2. KI pills can have negative health side effects in some people and should not be taken unless a severe nuclear accident is in progress near where you live. We considered using KI in Vermont after the Fukushima accident, but chose not to because the risks outweighed the potential benefits. See side effects: via google at http://www.webmd.com/drugs/drug-1823-potassium+iodide+Oral.aspx or http://www.drugs.com/sfx/potassium-iodide-side-effects.html .
Many countries stockpile potassium iodide pills near nuclear facilities or nuclear weapon target areas in order to protect public health and safety. In case there is a nuclear accident or nuclear war, the pills can quickly be distributed to protect peoples’ thyroid glands. Unfortunately, after the triple meltdown at Fukushima Daiichi, even though KI was readily available nearby, Japanese government officials did not release most of it in time to help or at all due to conflicting orders by different branches of government.

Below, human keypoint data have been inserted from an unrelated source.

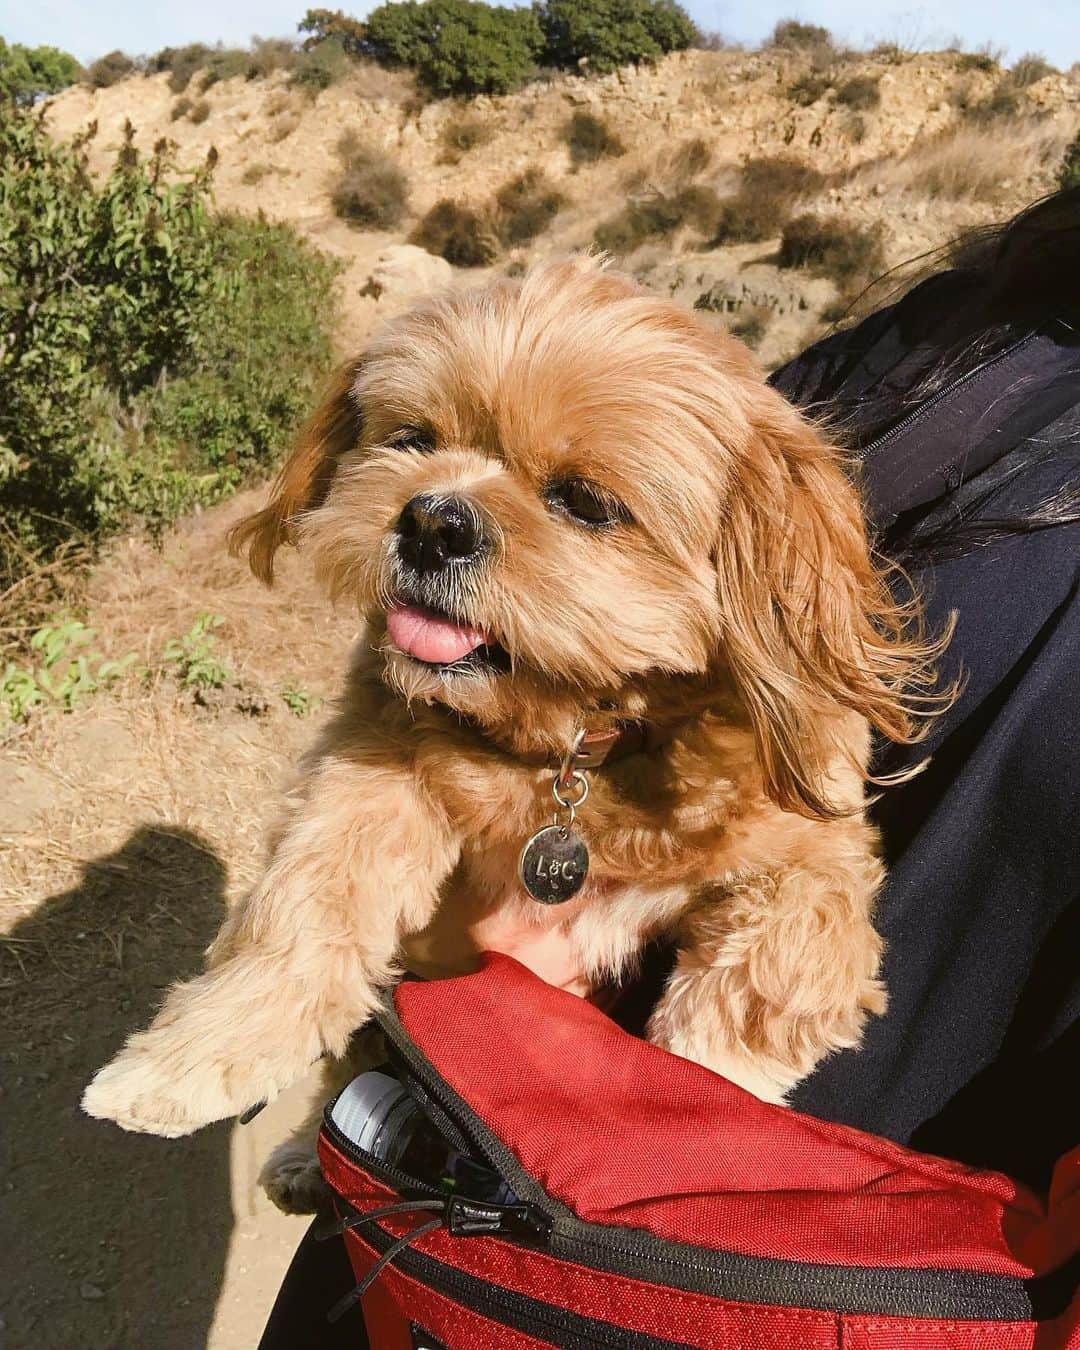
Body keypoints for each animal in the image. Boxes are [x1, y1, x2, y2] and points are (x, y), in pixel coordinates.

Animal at [84, 255, 945, 1215]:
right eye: (413, 438)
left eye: (587, 501)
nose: (434, 520)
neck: (571, 749)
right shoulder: (371, 767)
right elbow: (305, 904)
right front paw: (194, 1055)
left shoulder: (815, 857)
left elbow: (752, 1006)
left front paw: (692, 1126)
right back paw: (310, 1157)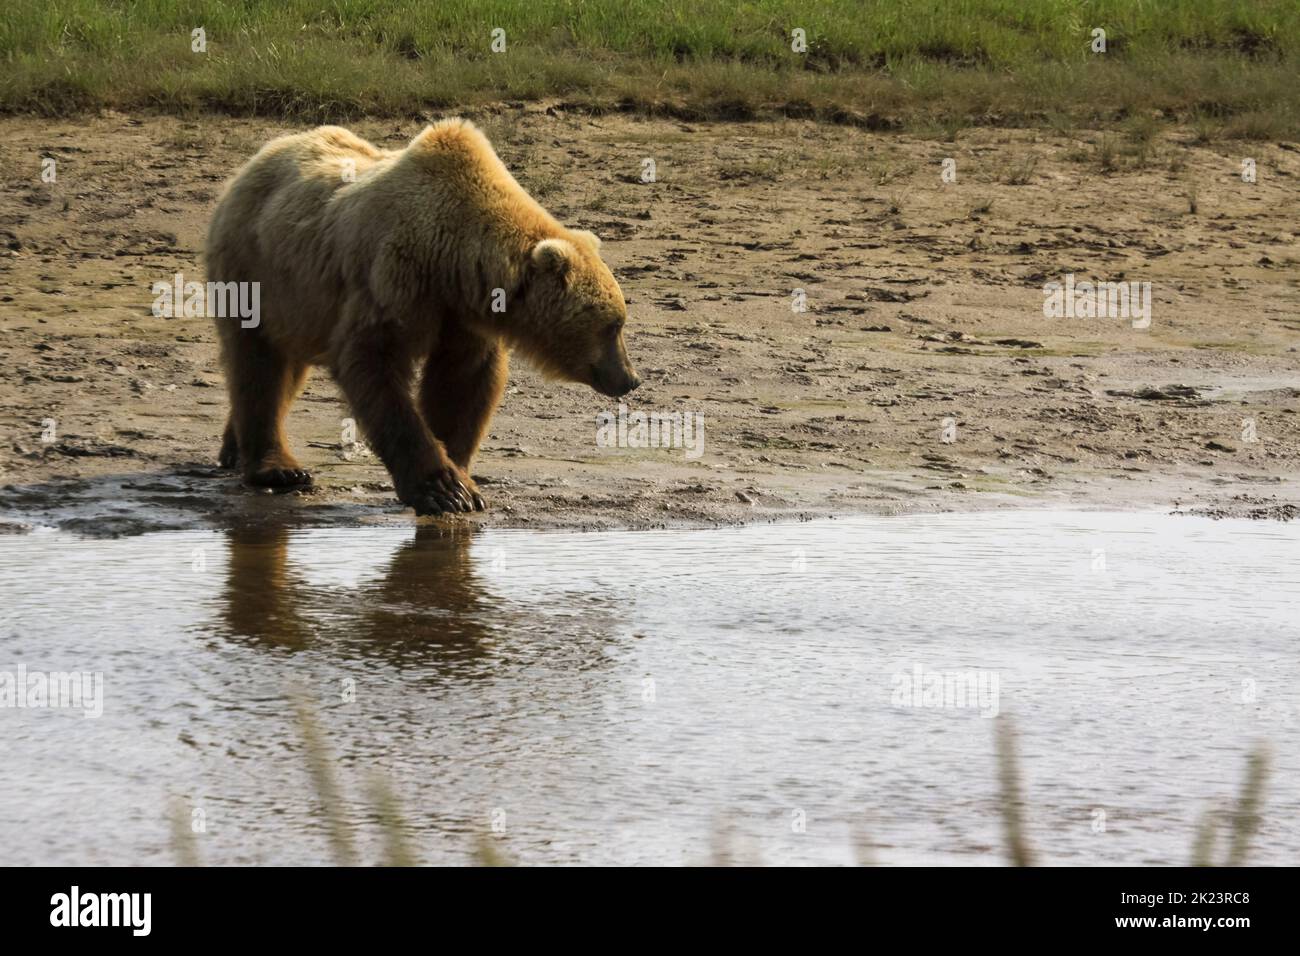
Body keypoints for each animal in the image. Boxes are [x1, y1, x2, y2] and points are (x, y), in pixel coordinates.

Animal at [205, 124, 642, 520]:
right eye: (613, 325)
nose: (630, 378)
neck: (452, 261)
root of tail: (262, 154)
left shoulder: (463, 316)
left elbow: (460, 382)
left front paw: (460, 476)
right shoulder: (394, 281)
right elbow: (374, 365)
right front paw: (445, 490)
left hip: (297, 302)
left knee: (283, 365)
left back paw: (233, 449)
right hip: (255, 270)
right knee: (259, 364)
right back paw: (277, 468)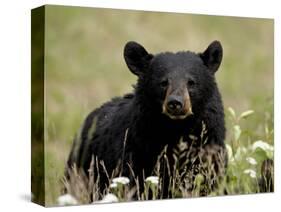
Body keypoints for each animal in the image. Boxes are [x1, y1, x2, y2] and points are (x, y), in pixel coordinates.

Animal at [65, 40, 225, 200]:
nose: (175, 103)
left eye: (191, 82)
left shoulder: (210, 153)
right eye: (163, 82)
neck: (176, 130)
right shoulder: (136, 155)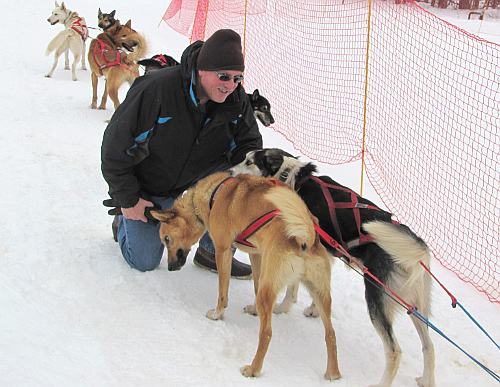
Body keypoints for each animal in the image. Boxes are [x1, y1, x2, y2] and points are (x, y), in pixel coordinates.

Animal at [150, 174, 342, 382]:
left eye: (166, 239)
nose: (170, 268)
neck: (215, 193)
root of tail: (305, 238)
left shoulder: (223, 250)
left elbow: (222, 292)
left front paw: (217, 314)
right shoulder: (257, 256)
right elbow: (255, 284)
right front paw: (253, 310)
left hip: (271, 291)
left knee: (266, 333)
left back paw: (253, 369)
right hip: (319, 293)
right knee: (331, 334)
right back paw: (333, 373)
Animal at [232, 147, 436, 386]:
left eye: (249, 161)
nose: (230, 170)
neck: (291, 179)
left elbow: (293, 286)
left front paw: (283, 307)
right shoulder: (324, 253)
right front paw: (313, 309)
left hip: (376, 299)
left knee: (395, 351)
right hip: (416, 307)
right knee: (429, 346)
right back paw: (427, 379)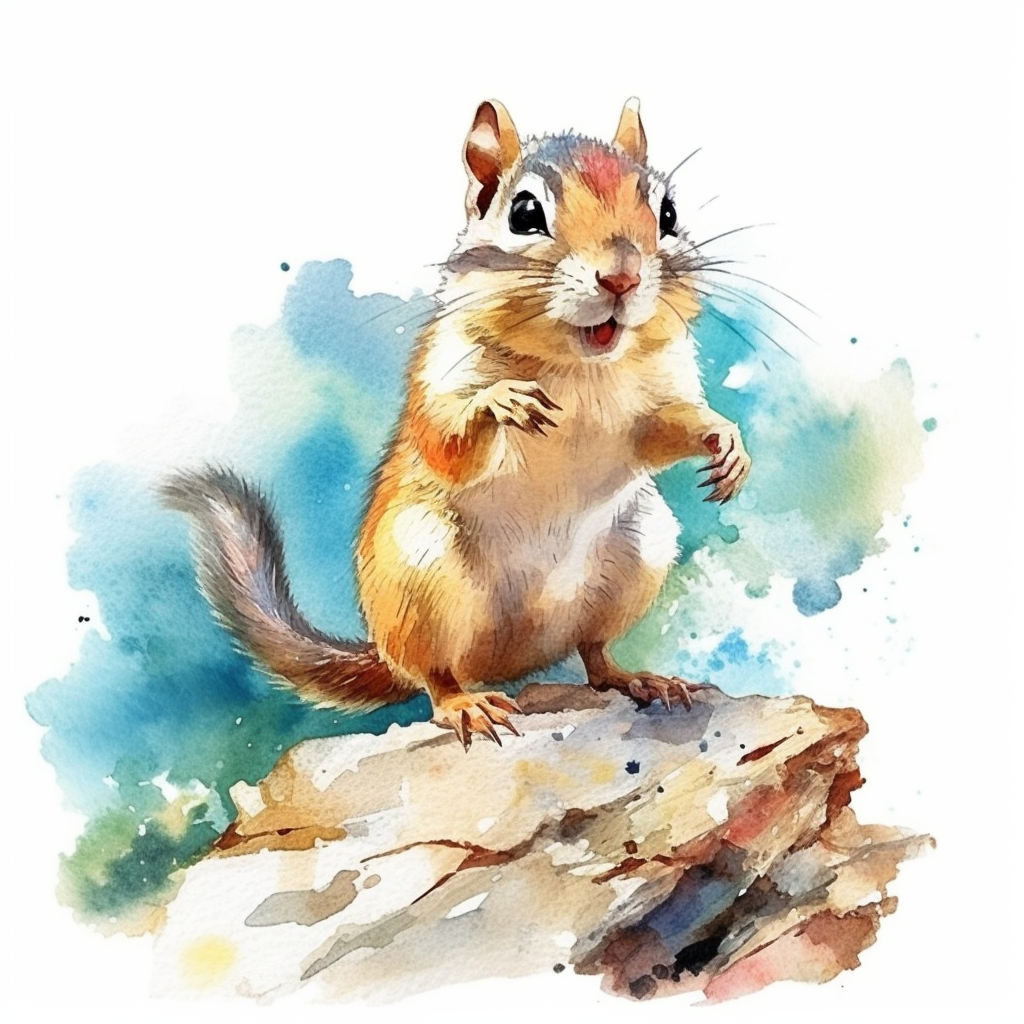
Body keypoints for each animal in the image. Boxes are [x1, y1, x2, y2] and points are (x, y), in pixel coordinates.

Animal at [162, 98, 751, 748]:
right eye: (525, 213)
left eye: (668, 213)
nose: (621, 278)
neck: (578, 365)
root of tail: (514, 658)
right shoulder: (440, 375)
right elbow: (445, 443)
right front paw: (502, 402)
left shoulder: (659, 391)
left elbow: (663, 431)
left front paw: (727, 443)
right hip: (421, 573)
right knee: (436, 674)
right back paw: (465, 705)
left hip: (641, 549)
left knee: (594, 654)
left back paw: (639, 679)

Stockpiling KI pills in the US has been an issue with the NRC for decades. Former NRC attorney Peter Crane was a hero when he petitioned the NRC to take action. It is only suggested that nuclear facilities, states, or communities near by, stockpile KI in case of an accident or meltdown. http://www.ki4u.com/crane.htm – 4
Finally, there is no protection against the hundreds of other radioactive isotopes released following an accident or meltdown. White protective suits worn by the workers at Fukushima prevent hot particles from touching the workers’ skin. The gamma rays from the radiation on the site pass right through the suits and irradiate the workers. Moreover, the radiation plume moving offsite knows no boundaries and will meander wherever the weather pushes the radioactive plume, thus impacting many people considered outside the radiation path, until they have been exposed. Unlike oil or chemical fires that smoke and may been seen for miles, radiation cannot be seen, so people do not know they are being exposed.
Lastly, some medical doctors are working on ways of helping people recover from some radiation exposures. For example, Dr. John Apsley in Seattle, Washington, has been working with cancer patients to help them recover from medical radiation. He has applied that methodology to the possibility of radiation exposure from the Fukushima Daiichi triple meltdown. Fairewinds Energy Education has listed his book on its website booklist: Fukushima Meltdown & Modern Radiation: Protecting Ourselves and Our Future Generations Dr. John Apsley, 2011. Dr. Apsley explains the health risks of nuclear power with emphasis on the implications of the Fukushima incident. He presents ways to protect and detoxify our bodies from the harmful effects of radiation.